# Bid manager Salary



## jackal007

Hello,

Let me explain my situation:
Diplomas: Engineer + Master in Management
Experience: 1 year exp (same position)
Position: Bid Manager
City: Hanover
Salary offered: I have been offered a salary of 47K (50k with bonuses)

My questions:
-> Is the salary in line with my profile and the proposed position? bid managers Salaries in Germany?
-> Standard of living in Hannover (Accommodation + Leisure ...)

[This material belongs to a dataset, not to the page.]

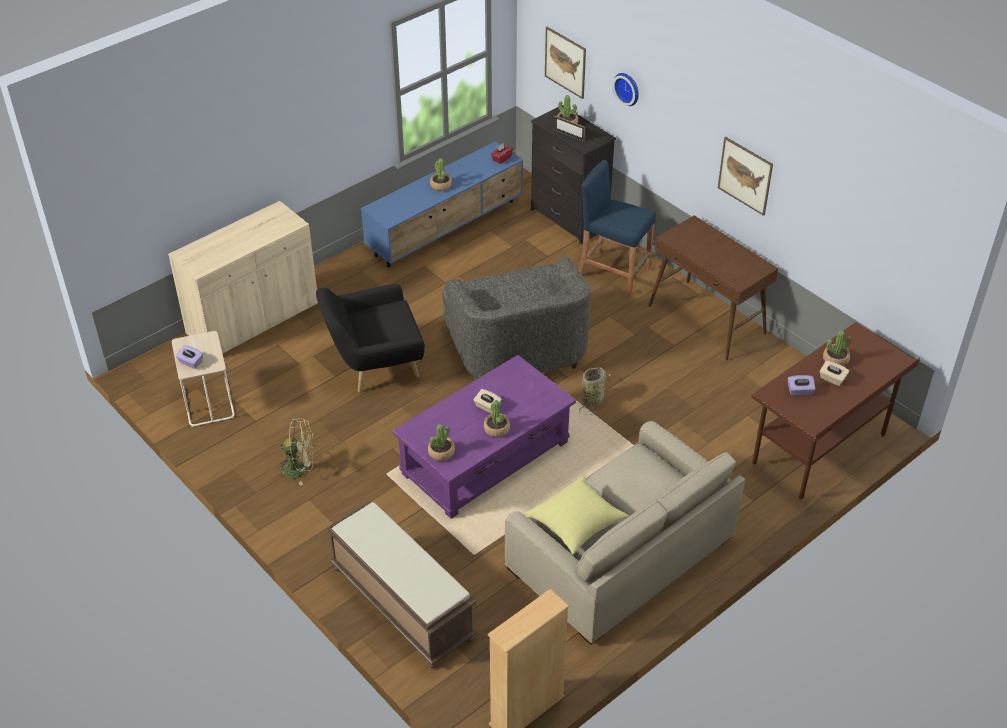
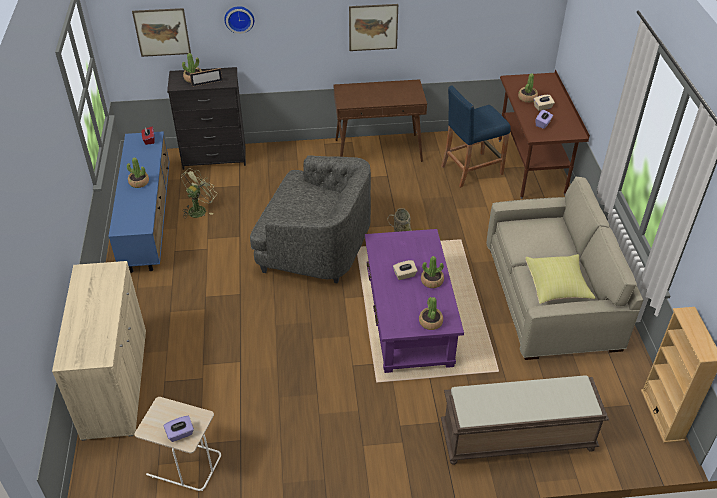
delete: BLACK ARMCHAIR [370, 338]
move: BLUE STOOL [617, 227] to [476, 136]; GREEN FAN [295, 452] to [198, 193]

thank you for your feedback.


----------



## bufffffy

i know someone who lives in Hannover (lovely city btw) and the average monthly expenses (rent, insurances, food, bills like tv internet, fone etc) is 1,3K who lives alone in a 1-room apartment near the hbf


----------



## beppi

It's a good salary for somebody with barely any work experience.


----------



## Ben-HH

jackal007 said:


> Hello,
> 
> Let me explain my situation:
> Diplomas: Engineer + Master in Management
> Experience: 1 year exp (same position)
> Position: Bid Manager
> City: Hanover
> Salary offered: I have been offered a salary of 47K (50k with bonuses)
> 
> My questions:
> -> Is the salary in line with my profile and the proposed position? bid managers Salaries in Germany?
> -> Standard of living in Hannover (Accommodation + Leisure ...)
> 
> thank you for your feedback.


It is quite a good salary if you are on your own and as said before, with just one year experience.


----------



## NorbertV

Salary is good for somebody with limited experience.
City itself is kinda boring but nice nonetheless.


----------